── DATA EXTRACTS ──

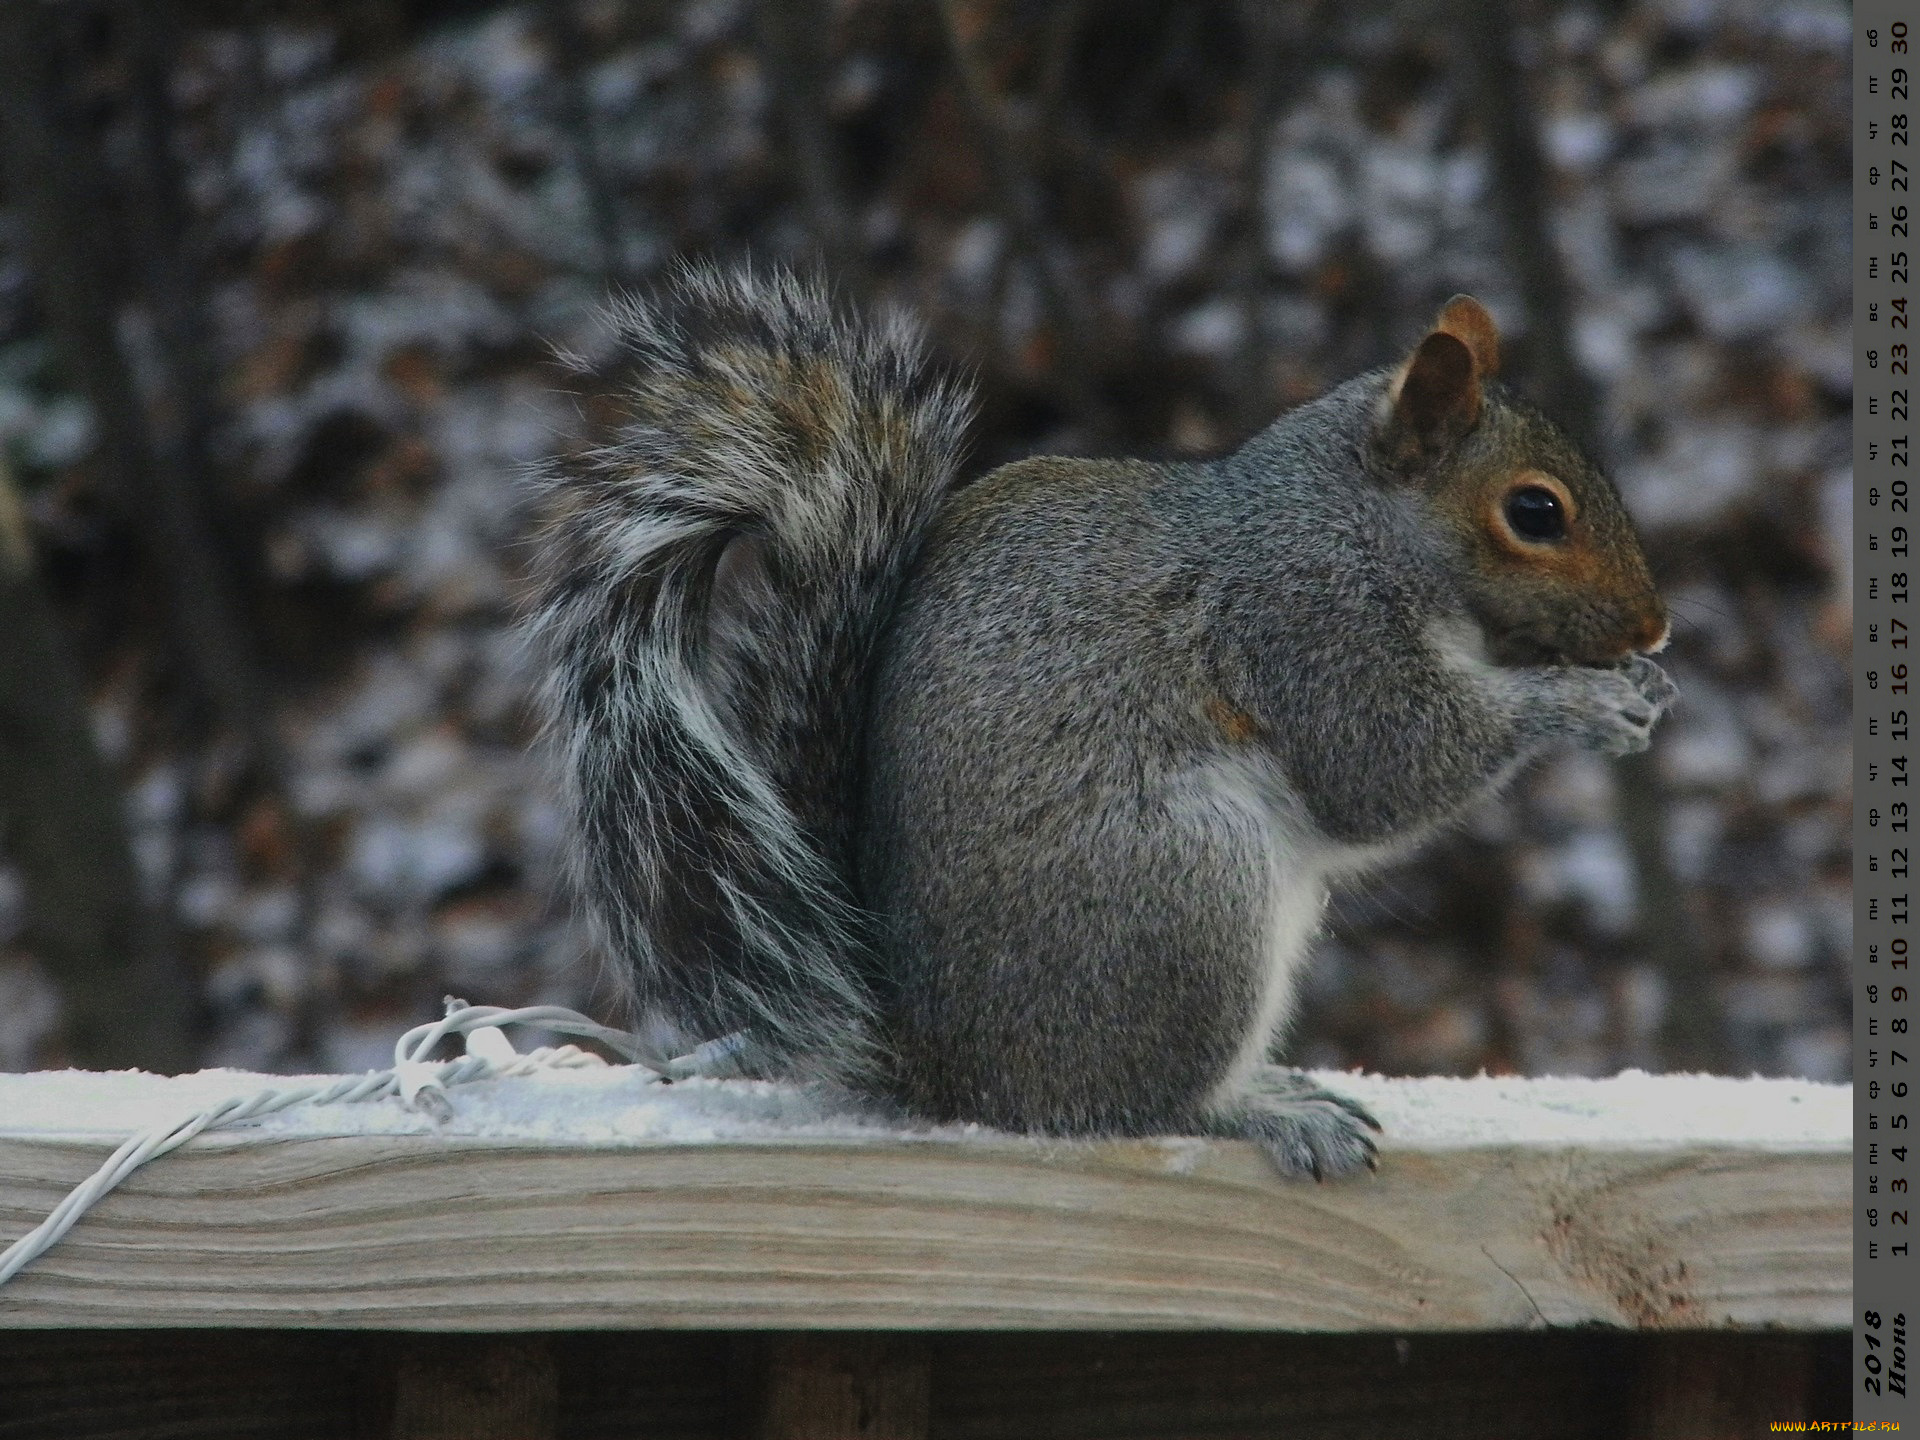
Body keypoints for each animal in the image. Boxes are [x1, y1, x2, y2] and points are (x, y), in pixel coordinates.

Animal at [526, 264, 1666, 1175]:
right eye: (1535, 512)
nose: (1653, 625)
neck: (1356, 523)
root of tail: (943, 1065)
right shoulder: (1303, 621)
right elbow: (1383, 765)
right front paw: (1580, 700)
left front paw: (1643, 687)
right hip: (1184, 892)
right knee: (1139, 1105)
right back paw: (1263, 1111)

───

The span to give again runs from the line with "right elbow: (1383, 765)" through the last line of the records above; reproduce it exactly and nothing more.

right elbow: (1383, 765)
right front paw: (1580, 700)
left front paw: (1643, 687)
right hip: (1184, 892)
right knee: (1139, 1105)
right back paw: (1263, 1111)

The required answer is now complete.